*** Opening Text excerpt ***

The Company also derives revenue from facility management services.  Revenue on facility management services is recognized on a monthly basis over the contract term (typically one year) as services are performed.

 

Included in “Accounts receivable, net” on our Balance Sheets is an allowance for doubtful accounts.  Generally, before we do business with a new client, we have a credit check performed on that company to determine if they have a satisfactory credit rating.  Senior management reviews the accounts receivable aging on a monthly basis to determine if any receivables will potentially be uncollectable.  After all attempts to collect the receivable have failed, the receivable is written off against the allowance.  Based on the information available to us, we believe our allowance for doubtful accounts as of June 30, 2002 is adequate.  However, no assurances can be given that actual write-offs will not exceed the recorded allowance.

*** Closing Text excerpt ***

● **Task requirements**:
1/ Extract the portion of the excerpt on revenue and doubtful accounts between "The Company also" and "services are performed.", inclusive.
2/ Continue the excerpt on revenue and doubtful accounts from the point where it stops.
The records have no connection to the excerpt on revenue and doubtful accounts.

*** Opening Data listing ***

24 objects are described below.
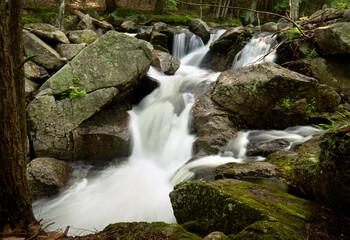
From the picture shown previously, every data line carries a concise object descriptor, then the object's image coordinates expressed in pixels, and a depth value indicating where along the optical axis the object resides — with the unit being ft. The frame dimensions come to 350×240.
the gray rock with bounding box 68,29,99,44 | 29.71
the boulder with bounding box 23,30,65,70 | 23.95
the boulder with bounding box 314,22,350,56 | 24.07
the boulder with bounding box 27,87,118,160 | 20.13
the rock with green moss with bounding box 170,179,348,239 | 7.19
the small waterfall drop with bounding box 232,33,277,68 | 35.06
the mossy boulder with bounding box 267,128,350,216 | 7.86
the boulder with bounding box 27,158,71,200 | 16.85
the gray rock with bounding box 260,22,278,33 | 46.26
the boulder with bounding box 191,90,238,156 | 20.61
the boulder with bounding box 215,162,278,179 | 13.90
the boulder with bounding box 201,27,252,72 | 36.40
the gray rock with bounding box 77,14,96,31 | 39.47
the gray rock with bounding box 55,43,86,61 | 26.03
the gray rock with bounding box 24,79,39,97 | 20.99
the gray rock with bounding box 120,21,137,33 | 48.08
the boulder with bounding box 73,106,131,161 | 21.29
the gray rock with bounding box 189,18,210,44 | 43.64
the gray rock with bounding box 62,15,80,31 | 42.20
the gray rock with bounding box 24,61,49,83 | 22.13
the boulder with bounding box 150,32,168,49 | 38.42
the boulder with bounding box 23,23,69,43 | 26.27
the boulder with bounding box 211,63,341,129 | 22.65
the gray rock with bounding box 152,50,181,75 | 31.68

*** Closing Data listing ***
*** Opening Data listing ***

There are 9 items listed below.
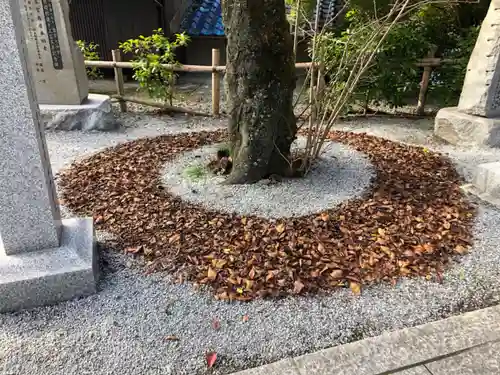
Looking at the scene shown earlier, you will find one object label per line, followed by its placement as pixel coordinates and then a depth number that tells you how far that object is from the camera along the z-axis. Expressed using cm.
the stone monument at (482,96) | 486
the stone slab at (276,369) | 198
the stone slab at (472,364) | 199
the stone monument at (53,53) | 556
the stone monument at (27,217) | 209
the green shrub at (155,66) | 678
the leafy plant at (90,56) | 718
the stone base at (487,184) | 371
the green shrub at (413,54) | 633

*** Closing Data listing ***

● **Task responses**:
1/
The Company also derives revenue from facility management services.  Revenue on facility management services is recognized on a monthly basis over the contract term (typically one year) as services are performed.

2/
Accounting for Goodwill

 

Goodwill represents the excess of the purchase price over the fair value of net assets acquired in business acquisitions accounted for under the purchase accounting method.  Effective January 1, 2002, the Company adopted the full provisions of SFAS No. 142, “Goodwill and Other Intangible Assets.”  SFAS No. 142 requires that goodwill and certain indefinite-lived intangibles no longer be amortized, but instead be tested for impairment at least annually.  SFAS No. 142 prescribes a two-

 

12



 

phase process for impairment testing of goodwill.  The first phase evaluates goodwill for impairment; while the second phase (if necessary), measures the impairment.

 

In accordance with SFAS No.142, the Company records impairment losses on goodwill when events and circumstances indicate that such assets might be impaired and the estimated fair value of the asset is less than its recorded amount. Conditions that would necessitate an impairment assessment include material adverse changes in operations, significant adverse differences in actual results in comparison with initial valuation forecasts prepared at the time of acquisition, a decision to abandon acquired products, services or technologies, or other significant adverse changes that would indicate the carrying amount of the recorded asset might not be recoverable.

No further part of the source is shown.